What you should do — Everything from the line containing "Highlight the bush with a bounding box." through the end of the entries below must be set down exactly, and nothing else.

Exercise data —
□ □ □ □ □
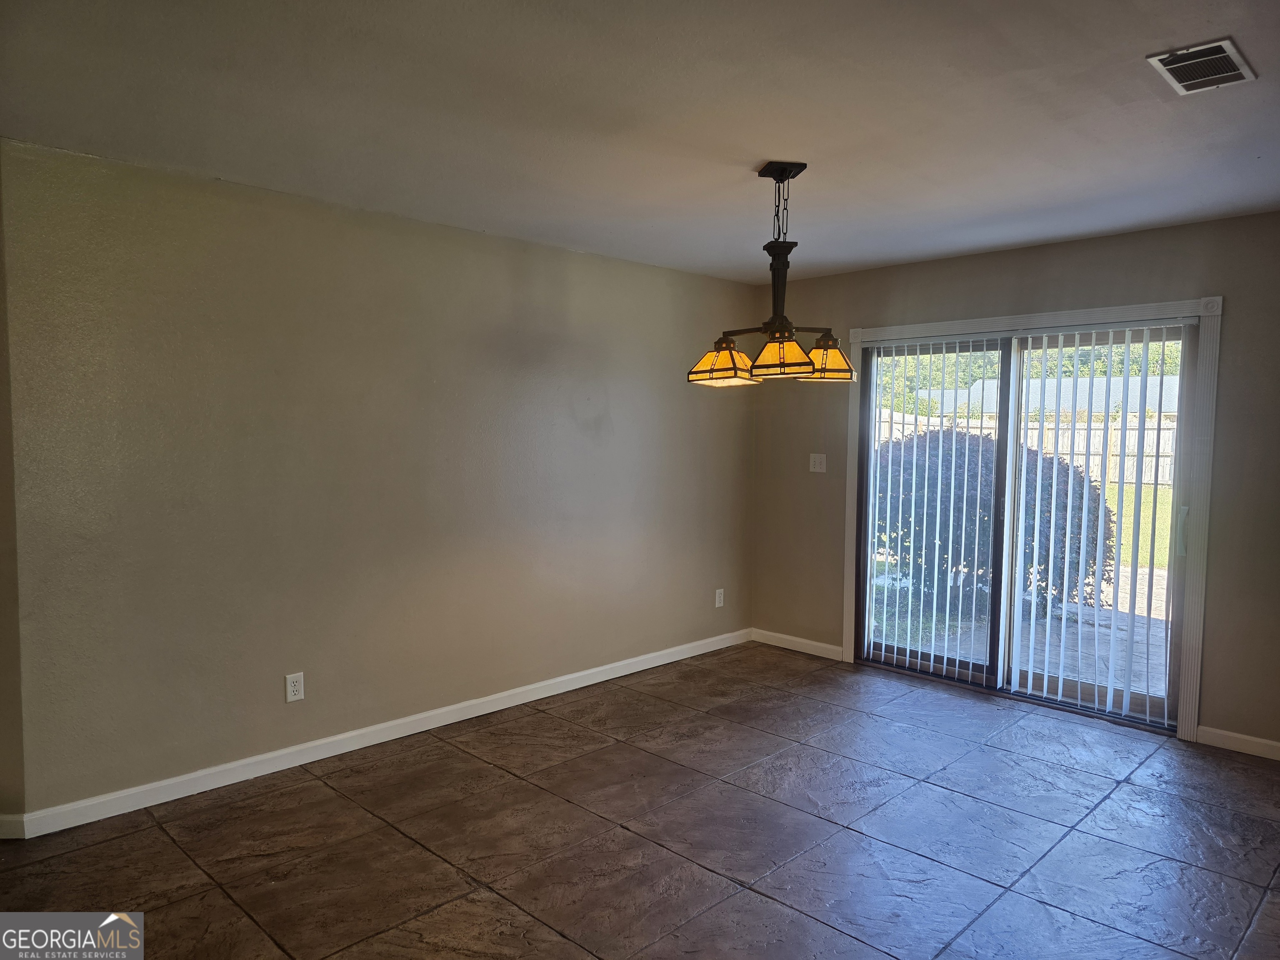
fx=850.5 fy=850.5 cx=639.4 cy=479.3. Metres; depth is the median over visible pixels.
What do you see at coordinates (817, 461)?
light switch
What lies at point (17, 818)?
baseboard
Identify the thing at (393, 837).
tile floor
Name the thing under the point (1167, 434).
wooden fence
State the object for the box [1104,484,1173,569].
lawn
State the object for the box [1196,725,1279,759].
baseboard
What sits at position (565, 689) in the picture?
baseboard
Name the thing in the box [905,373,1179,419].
neighboring house
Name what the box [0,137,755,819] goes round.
left wall
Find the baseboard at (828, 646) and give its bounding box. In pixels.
[749,627,842,660]
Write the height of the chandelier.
0.801 m
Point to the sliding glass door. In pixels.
(913, 654)
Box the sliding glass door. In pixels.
[853,318,1200,735]
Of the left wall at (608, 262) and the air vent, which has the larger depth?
the left wall at (608, 262)
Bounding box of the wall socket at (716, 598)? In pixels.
[714,587,724,607]
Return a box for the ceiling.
[0,0,1279,284]
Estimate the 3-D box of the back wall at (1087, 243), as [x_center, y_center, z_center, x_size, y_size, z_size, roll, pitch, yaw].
[2.384,0.003,4.346,4.534,2.450,0.158,4,5,44]
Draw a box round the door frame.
[836,295,1222,740]
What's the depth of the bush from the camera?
7.08 m
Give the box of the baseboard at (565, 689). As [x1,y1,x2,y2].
[5,627,748,836]
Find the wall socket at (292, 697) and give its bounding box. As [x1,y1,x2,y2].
[284,671,304,702]
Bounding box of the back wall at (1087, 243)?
[747,211,1279,754]
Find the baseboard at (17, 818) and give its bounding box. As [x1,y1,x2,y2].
[0,813,27,839]
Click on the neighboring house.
(1103, 391)
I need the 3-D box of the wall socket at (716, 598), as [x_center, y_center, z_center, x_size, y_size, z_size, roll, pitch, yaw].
[0.532,0.789,5.663,0.009,0.124,0.075,4,5,44]
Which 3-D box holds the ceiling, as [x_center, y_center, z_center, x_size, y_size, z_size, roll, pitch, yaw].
[0.395,-1.158,2.129,4.940,0.121,6.014,4,5,44]
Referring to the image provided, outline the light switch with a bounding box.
[808,452,826,471]
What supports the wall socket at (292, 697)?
attached to the left wall at (608, 262)
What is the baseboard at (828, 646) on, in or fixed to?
attached to the back wall at (1087, 243)
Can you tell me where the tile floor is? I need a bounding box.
[0,640,1279,959]
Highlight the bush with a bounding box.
[878,426,1117,617]
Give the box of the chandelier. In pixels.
[687,160,856,386]
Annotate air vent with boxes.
[1146,37,1257,94]
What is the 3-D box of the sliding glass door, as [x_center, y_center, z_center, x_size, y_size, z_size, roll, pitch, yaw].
[2.040,0.198,4.705,1.753,1.988,0.168,4,5,44]
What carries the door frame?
attached to the back wall at (1087, 243)
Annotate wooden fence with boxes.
[870,407,1183,489]
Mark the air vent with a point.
(1238, 76)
□ □ □ □ □
Solution to the exercise —
Highlight the bush with a bounding box.
[878,426,1117,617]
Give the box of the chandelier. In pixels.
[687,160,856,386]
Annotate air vent with boxes.
[1146,37,1257,94]
What is the 3-D box of the sliding glass door, as [x_center, y_center, z_center, x_size, y_size, z_size, roll, pitch, yaw].
[2.040,0.198,4.705,1.753,1.988,0.168,4,5,44]
What carries the door frame?
attached to the back wall at (1087, 243)
Annotate wooden fence with boxes.
[870,407,1183,489]
Mark the air vent with a point.
(1238, 76)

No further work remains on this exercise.